Часть 5Любовь не проходит бесследно, даже если проходит. Огибая домик, где спала Полина, Григорий старался смотреть только прямо. Ещё он старался усилием воли переместить любовное чувство на задворки ума. Но, чем более Гриша упражнялся в стремлении стать бесчувственным викингом, тем меньше ощущал в себе силы что-либо изменить. Любовь к Полине стремительно распространялась по всему его организму, накапливалась в кровеносных артериях, бежала по кровотокам вверх, купировала заносчивый ум, устремлялась вниз и сбрасывала методом трепетания с кончиков пальцев «налипший» избыток энергии. И везде, где бы ни пробегала эта вестница счастья, всюду слышался её требовательный голосок «Люби! Всё равно люби!..»
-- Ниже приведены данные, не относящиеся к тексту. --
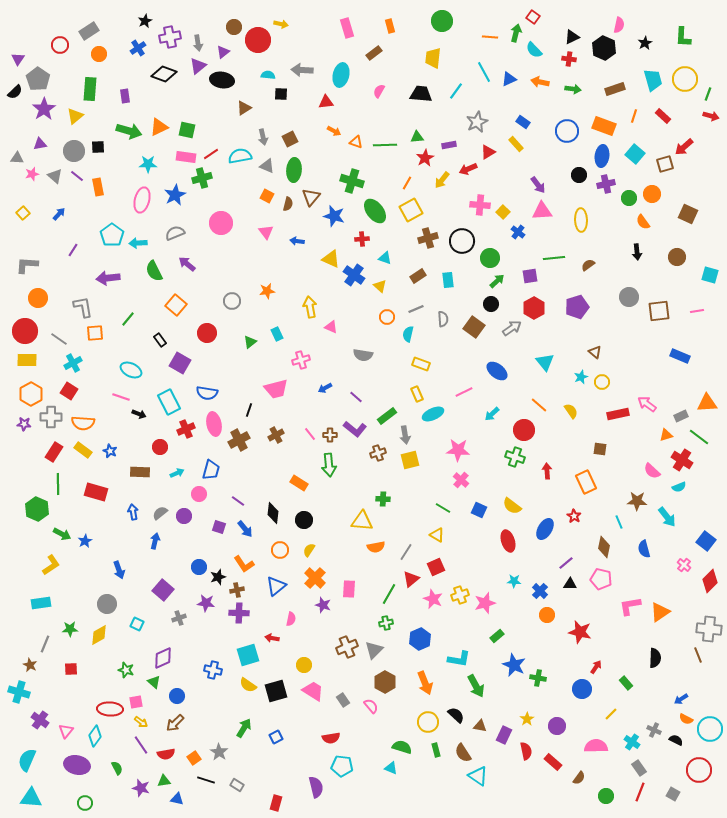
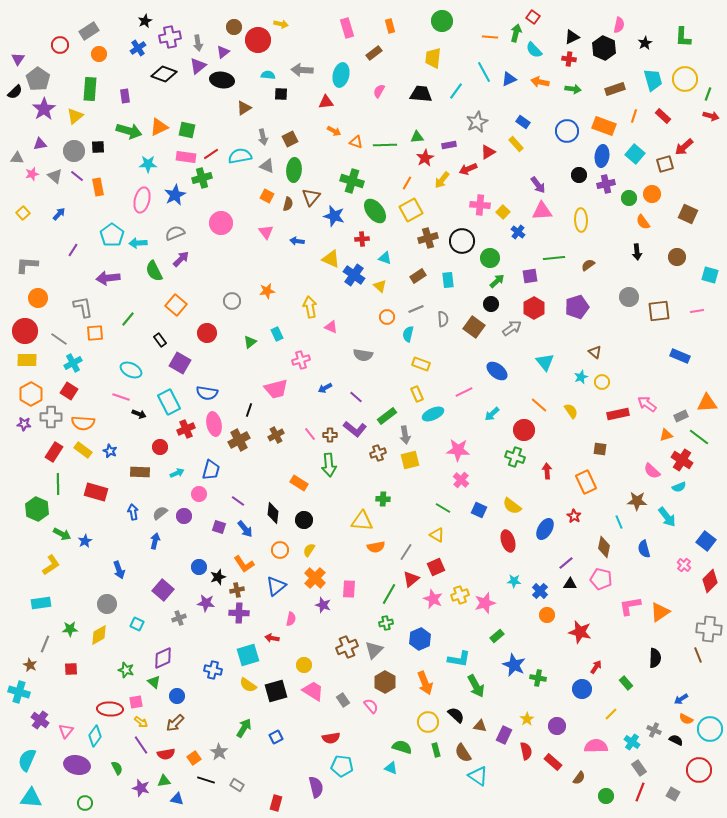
purple arrow at (187, 264): moved 6 px left, 5 px up; rotated 96 degrees clockwise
Григорий поднялся по ступеням крыльца, прошёл, поскрипывая деревянными половицами, в конец коридора, выпил из общаковского бидона кружку колодезной воды и скрылся за дверью своей кельи. Не раздеваясь, он повалился на кровать и уснул глубоким сном. Говорят, любовь и бессонница – сёстры. Ничего подобного! Молодой здоровый организм под натиском любовного чувства засыпает мгновенно. Он знает, что наутро ему потребуются свежие силы для продолжения любовной истории, и интуитивно черпает их в недолгом забвении.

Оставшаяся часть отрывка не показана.